Entrées du jeu de données
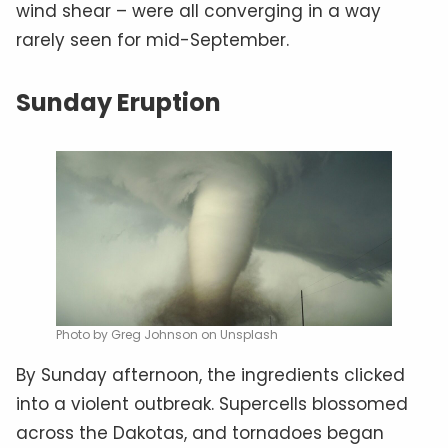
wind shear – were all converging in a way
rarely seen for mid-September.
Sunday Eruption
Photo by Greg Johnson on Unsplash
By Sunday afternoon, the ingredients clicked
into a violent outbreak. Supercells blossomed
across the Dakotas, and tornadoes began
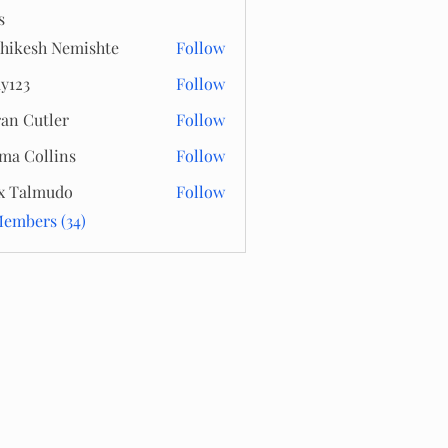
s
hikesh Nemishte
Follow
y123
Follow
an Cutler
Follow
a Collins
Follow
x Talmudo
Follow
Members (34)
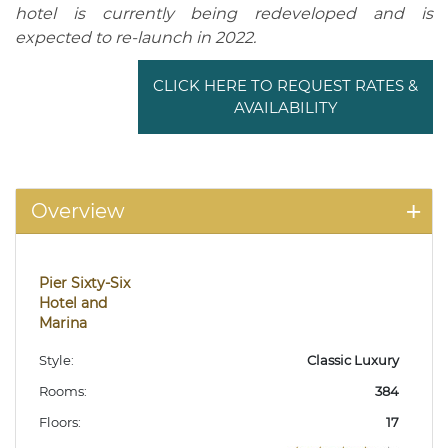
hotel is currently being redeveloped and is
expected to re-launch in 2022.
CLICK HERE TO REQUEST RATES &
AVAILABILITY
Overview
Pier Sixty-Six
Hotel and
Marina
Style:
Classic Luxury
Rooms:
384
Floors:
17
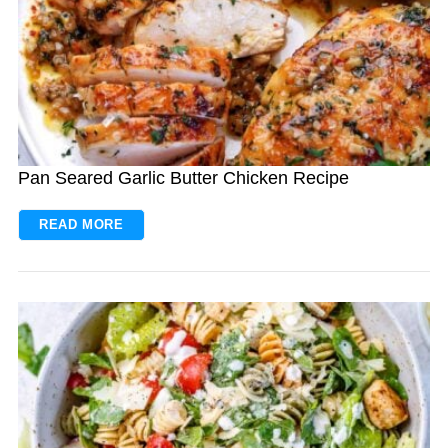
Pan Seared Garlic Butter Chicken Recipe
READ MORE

◆ Votre consigne:
Repérez dans les lignes ci-dessus toutes celles qui contiennent le mot « Sunday », en respectant la casse, puis recopiez-les.

◆ Réponse attendue:
Sunday Eruption
By Sunday afternoon, the ingredients clicked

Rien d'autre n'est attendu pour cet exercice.